- Dissolved: 1957
- Merged into: Democratic Labour Party

= Trinidad Labour Party =

Political party in Trinidad and Tobago

The Trinidad Labour Party was a political party in Trinidad and Tobago. Formed in 1934 when the Trinidad Workingmen's Association changed its name, it was the country's first party.

==History==
The party was originally a trade union named the Trinidad Workingmen's Association. Its leader Arthur Andrew Cipriani was elected to the Legislative Council in the 1925 elections. It was renamed the Trinidad Labour Party in 1934, becoming the country's first political party. The party's ambition was to reform the colony's system from within through a series of gradual improvements for workers. However, economic problems caused by the Great Depression made progress difficult.

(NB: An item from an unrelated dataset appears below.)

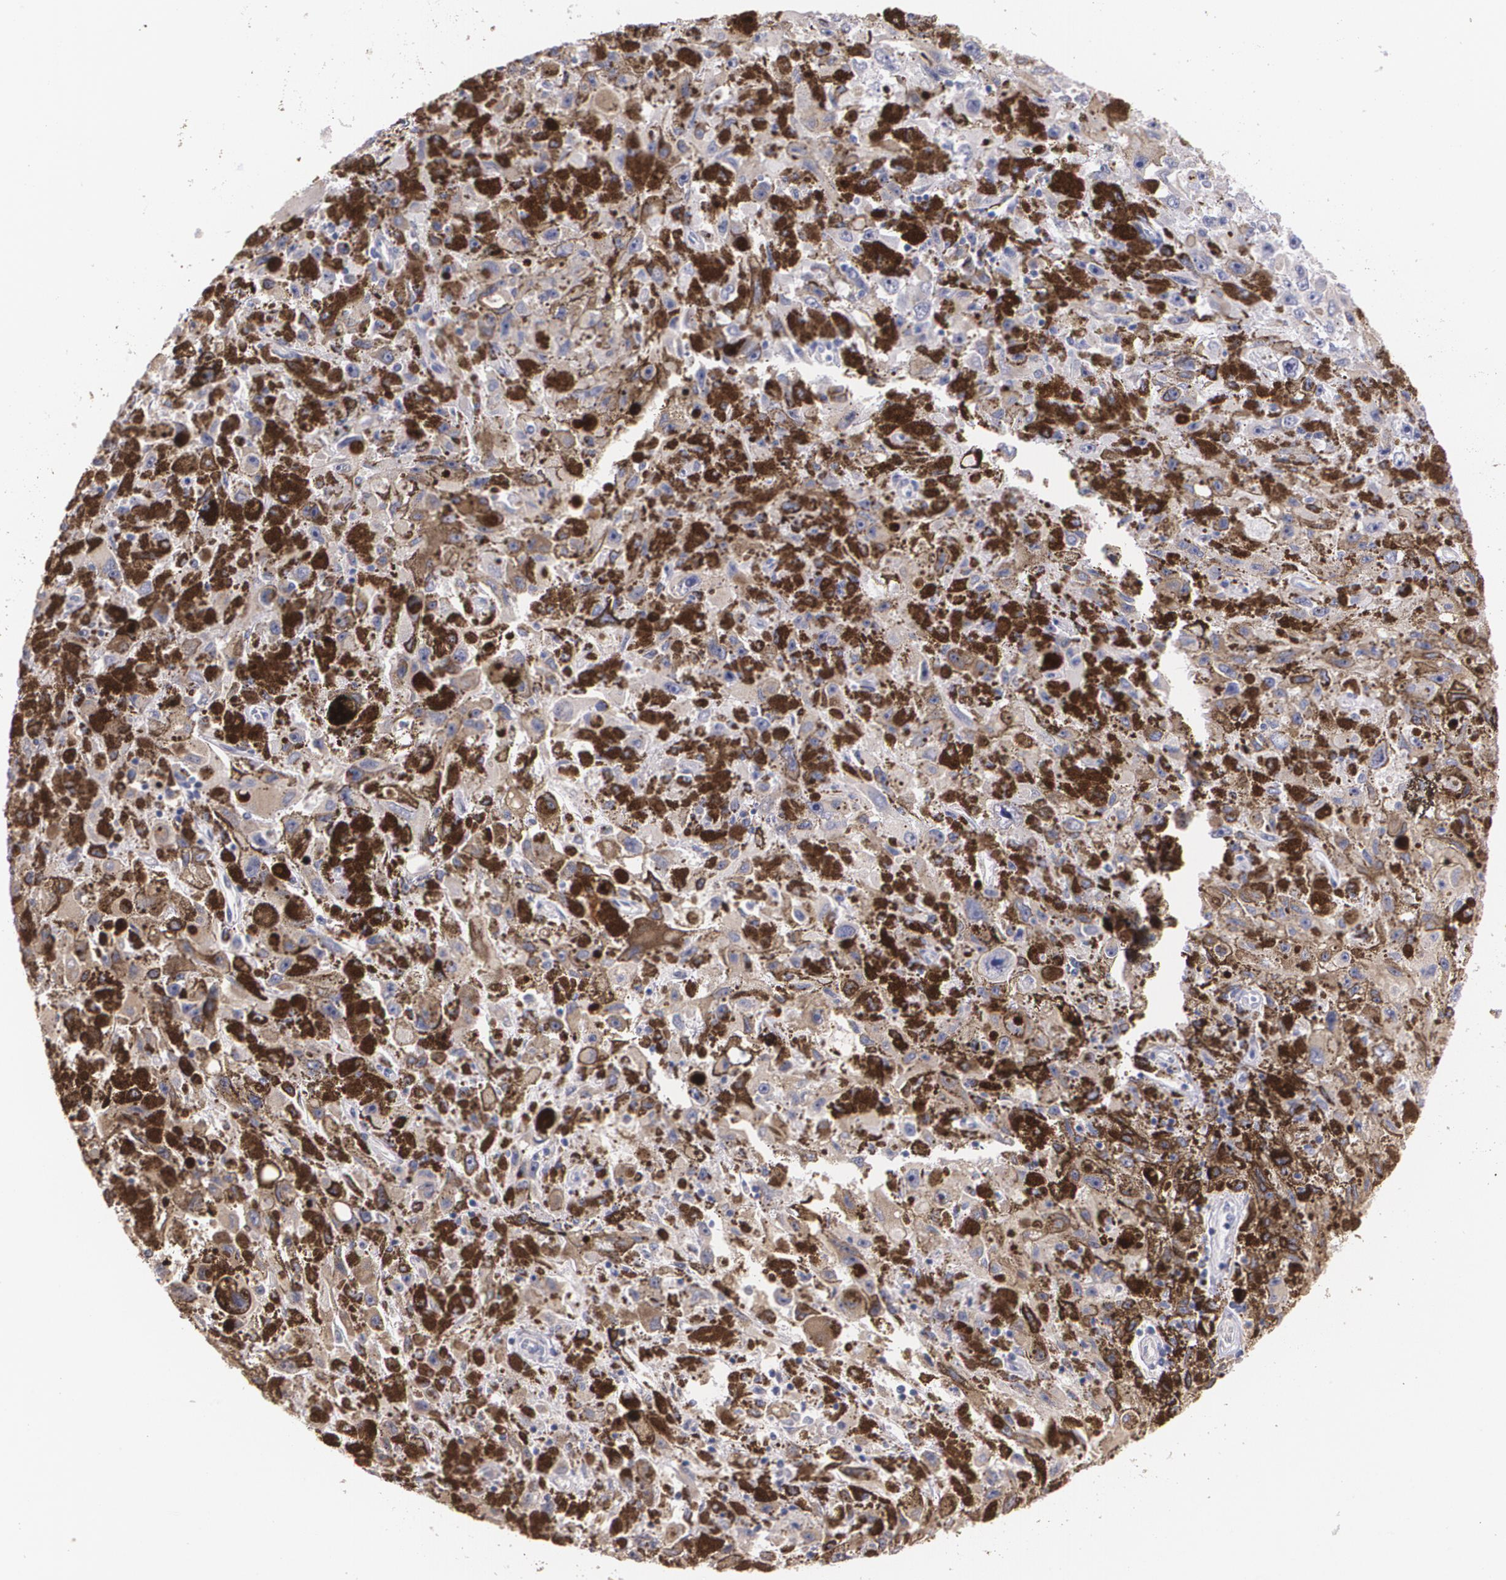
{"staining": {"intensity": "negative", "quantity": "none", "location": "none"}, "tissue": "melanoma", "cell_type": "Tumor cells", "image_type": "cancer", "snomed": [{"axis": "morphology", "description": "Malignant melanoma, NOS"}, {"axis": "topography", "description": "Skin"}], "caption": "A photomicrograph of human melanoma is negative for staining in tumor cells.", "gene": "AMBP", "patient": {"sex": "female", "age": 104}}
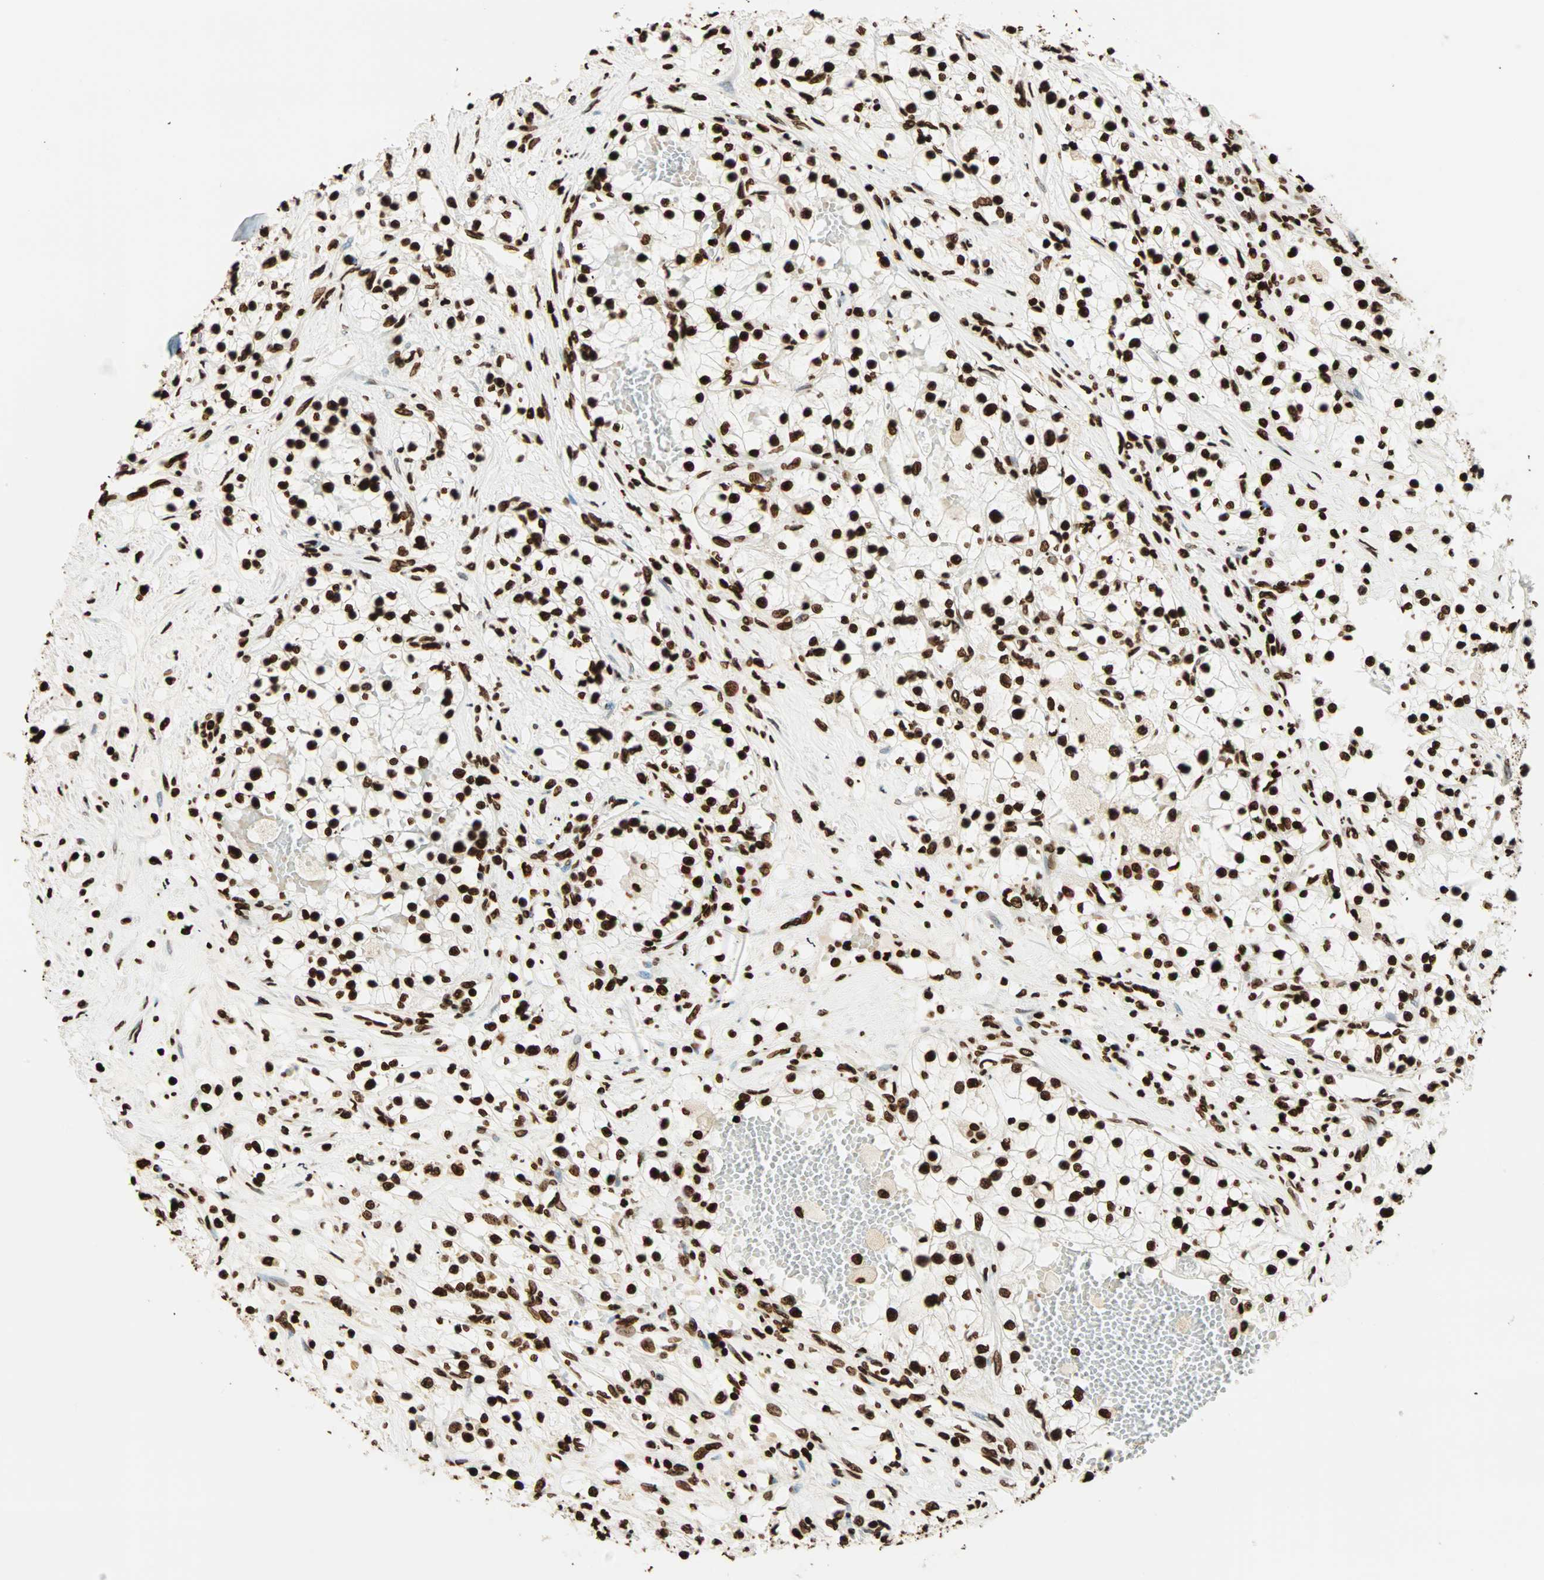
{"staining": {"intensity": "strong", "quantity": ">75%", "location": "nuclear"}, "tissue": "renal cancer", "cell_type": "Tumor cells", "image_type": "cancer", "snomed": [{"axis": "morphology", "description": "Adenocarcinoma, NOS"}, {"axis": "topography", "description": "Kidney"}], "caption": "Immunohistochemical staining of human adenocarcinoma (renal) displays high levels of strong nuclear positivity in about >75% of tumor cells.", "gene": "GLI2", "patient": {"sex": "male", "age": 68}}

The Butler Party was established by the more radical Tubal Uriah Butler, and took over from the TLP as the main voice of the islands' workers. The Butler Party supported strikes and riots in the 1930s, whilst the Labour Party opposed them.

In the 1946 general elections, the first held under universal suffrage, the Labour Party received just 1.1% of the vote and failed to win a seat. In the 1950 elections its vote share rose to 7.9% and it won two seats. For the 1956 elections it ran as the Trinidad Labour Party-National Development Party and retained both seats. In 1957 it merged into the Democratic Labour Party.

The party was resurrected for the 1981 elections, but received just 34 votes and failed to win a seat. It did not contest any further elections.